[[ SOURCE MATERIAL, beginning ]]

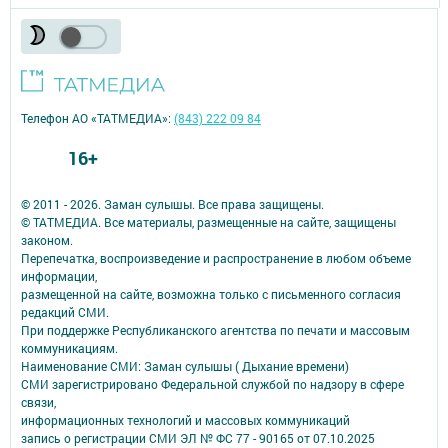
Телефон АО «ТАТМЕДИА»:
(843) 222 09 84
16+
© 2011 - 2026. Заман сулышы. Все права защищены.
© ТАТМЕДИА. Все материалы, размещенные на сайте, защищены
законом.
Перепечатка, воспроизведение и распространение в любом объеме
информации,
размещенной на сайте, возможна только с письменного согласия
редакций СМИ.
При поддержке Республиканского агентства по печати и массовым
коммуникациям.
Наименование СМИ: Заман сулышы ( Дыхание времени)
СМИ зарегистрировано Федеральной службой по надзору в сфере
связи,
информационных технологий и массовых коммуникаций
запись о регистрации СМИ ЭЛ № ФС 77 - 90165 от 07.10.2025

[[ SOURCE MATERIAL, end ]]

WORK INSTRUCTIONS ▸
Pictures are to be left out; the rest of the listing should be printed exactly.

REPLY ▸
Телефон АО «ТАТМЕДИА»:
(843) 222 09 84
16+
© 2011 - 2026. Заман сулышы. Все права защищены.
© ТАТМЕДИА. Все материалы, размещенные на сайте, защищены
законом.
Перепечатка, воспроизведение и распространение в любом объеме
информации,
размещенной на сайте, возможна только с письменного согласия
редакций СМИ.
При поддержке Республиканского агентства по печати и массовым
коммуникациям.
Наименование СМИ: Заман сулышы ( Дыхание времени)
СМИ зарегистрировано Федеральной службой по надзору в сфере
связи,
информационных технологий и массовых коммуникаций
запись о регистрации СМИ ЭЛ № ФС 77 - 90165 от 07.10.2025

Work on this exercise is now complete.